··· 抜粋文
4000本安打に王手をかけて臨んだ試合の第一打席で決めてしまうところがイチローらしい。
イチローは、日本では、オリックスに在籍した9年間で1278本のヒットを打ち、大リーグに移籍後は、10年連続でシーズン200本以上の安打を記録するなど、13年目で2722本のヒットを打って、日米通算4000本安打を達成した。
日本では、4000本安打を達成したプロ野球選手はいない。大リーグでも、4256本の最多安打記録を持つピート・ローズと4191本のヒットを打った球聖タイ・カッブの2人しかいない。イチローの日米通算4000本安打は大記録なのだ。
しかし、記録より記憶に残るプロ野球の大選手もいる。
去る5月5日に、国民栄誉賞が同時に授与された長嶋茂雄さんと松井秀喜さんだ。
長嶋茂雄さんは、勝負強い打撃や華麗な守備でファンを魅了し、巨人の日本シリーズ9連覇を支え、「ミスタープロ野球」と呼ばれた。巨人監督時代には、松井秀喜さんを鍛え、球界を代表する強打者に育て上げた。
······
§ **課題 1**
抜粋文のうち、「イチローは、日本では、オリッ」から「去る5月5日に、国民栄誉賞が同時に授与された長嶋茂雄さんと松井秀喜さんだ。」までの部分を、一字も変えずに書き写しなさい。
§ **課題 2**
抜粋文を読み、次の問いに答えなさい。
(a) イチローはオリックスに何年間在籍し、その間に何本のヒットを打ったか。
(b) ピート・ローズが持つ大リーグ最多安打記録は何本か。
(c) 5月5日に長嶋茂雄さんと松井秀喜さんに同時に授与されたものは何か。
··· 提供資料
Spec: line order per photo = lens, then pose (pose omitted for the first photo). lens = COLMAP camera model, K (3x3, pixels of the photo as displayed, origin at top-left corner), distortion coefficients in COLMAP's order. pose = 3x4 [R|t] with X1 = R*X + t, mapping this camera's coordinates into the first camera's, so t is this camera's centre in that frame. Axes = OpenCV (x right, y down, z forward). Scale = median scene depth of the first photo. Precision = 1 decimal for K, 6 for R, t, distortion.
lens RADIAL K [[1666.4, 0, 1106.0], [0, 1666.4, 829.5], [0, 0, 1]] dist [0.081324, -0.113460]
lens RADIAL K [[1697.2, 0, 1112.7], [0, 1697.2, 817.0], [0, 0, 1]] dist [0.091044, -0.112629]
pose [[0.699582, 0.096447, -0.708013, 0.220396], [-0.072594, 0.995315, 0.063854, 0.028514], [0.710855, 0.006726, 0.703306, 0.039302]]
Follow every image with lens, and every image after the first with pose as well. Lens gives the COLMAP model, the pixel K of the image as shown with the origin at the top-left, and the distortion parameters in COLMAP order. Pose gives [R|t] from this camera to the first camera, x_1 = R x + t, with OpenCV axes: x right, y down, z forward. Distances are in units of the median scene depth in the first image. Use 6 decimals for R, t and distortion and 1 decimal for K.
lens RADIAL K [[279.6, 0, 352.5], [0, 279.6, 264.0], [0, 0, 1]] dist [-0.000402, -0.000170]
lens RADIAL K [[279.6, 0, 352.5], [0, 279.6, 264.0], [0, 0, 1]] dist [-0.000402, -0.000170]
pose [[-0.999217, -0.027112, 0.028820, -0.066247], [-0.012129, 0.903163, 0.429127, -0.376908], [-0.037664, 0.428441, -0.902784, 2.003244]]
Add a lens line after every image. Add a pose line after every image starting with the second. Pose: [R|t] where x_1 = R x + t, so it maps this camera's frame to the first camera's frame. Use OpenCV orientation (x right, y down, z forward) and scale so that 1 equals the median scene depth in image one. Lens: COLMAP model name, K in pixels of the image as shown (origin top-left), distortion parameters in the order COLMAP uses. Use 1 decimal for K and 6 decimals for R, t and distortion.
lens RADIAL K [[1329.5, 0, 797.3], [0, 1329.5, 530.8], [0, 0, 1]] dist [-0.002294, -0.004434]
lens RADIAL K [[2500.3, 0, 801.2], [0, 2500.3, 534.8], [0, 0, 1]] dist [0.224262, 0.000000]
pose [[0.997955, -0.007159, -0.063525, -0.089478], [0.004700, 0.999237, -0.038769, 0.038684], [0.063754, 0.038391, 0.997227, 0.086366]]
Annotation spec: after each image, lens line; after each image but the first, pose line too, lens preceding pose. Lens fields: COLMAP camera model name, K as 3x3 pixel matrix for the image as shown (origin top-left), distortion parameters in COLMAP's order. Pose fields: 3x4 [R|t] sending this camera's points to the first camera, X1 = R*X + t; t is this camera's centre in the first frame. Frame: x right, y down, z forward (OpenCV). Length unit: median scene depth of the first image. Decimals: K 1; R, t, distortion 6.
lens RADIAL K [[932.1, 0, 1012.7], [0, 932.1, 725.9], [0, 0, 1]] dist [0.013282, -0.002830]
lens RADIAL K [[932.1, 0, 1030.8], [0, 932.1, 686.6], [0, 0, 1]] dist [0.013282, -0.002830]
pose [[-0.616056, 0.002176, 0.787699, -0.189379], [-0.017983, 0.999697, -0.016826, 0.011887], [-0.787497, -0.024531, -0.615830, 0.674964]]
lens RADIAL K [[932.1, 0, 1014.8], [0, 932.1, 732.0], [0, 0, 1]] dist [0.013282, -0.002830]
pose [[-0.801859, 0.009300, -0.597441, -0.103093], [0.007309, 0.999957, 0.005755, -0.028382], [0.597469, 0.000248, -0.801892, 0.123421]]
······
§ **解答 1**
イチローは、日本では、オリックスに在籍した9年間で1278本のヒットを打ち、大リーグに移籍後は、10年連続でシーズン200本以上の安打を記録するなど、13年目で2722本のヒットを打って、日米通算4000本安打を達成した。
日本では、4000本安打を達成したプロ野球選手はいない。大リーグでも、4256本の最多安打記録を持つピート・ローズと4191本のヒットを打った球聖タイ・カッブの2人しかいない。イチローの日米通算4000本安打は大記録なのだ。
しかし、記録より記憶に残るプロ野球の大選手もいる。
去る5月5日に、国民栄誉賞が同時に授与された長嶋茂雄さんと松井秀喜さんだ。

§ **解答 2**
(a) 9年間在籍し、1278本のヒットを打った。
(b) 4256本。
(c) 国民栄誉賞。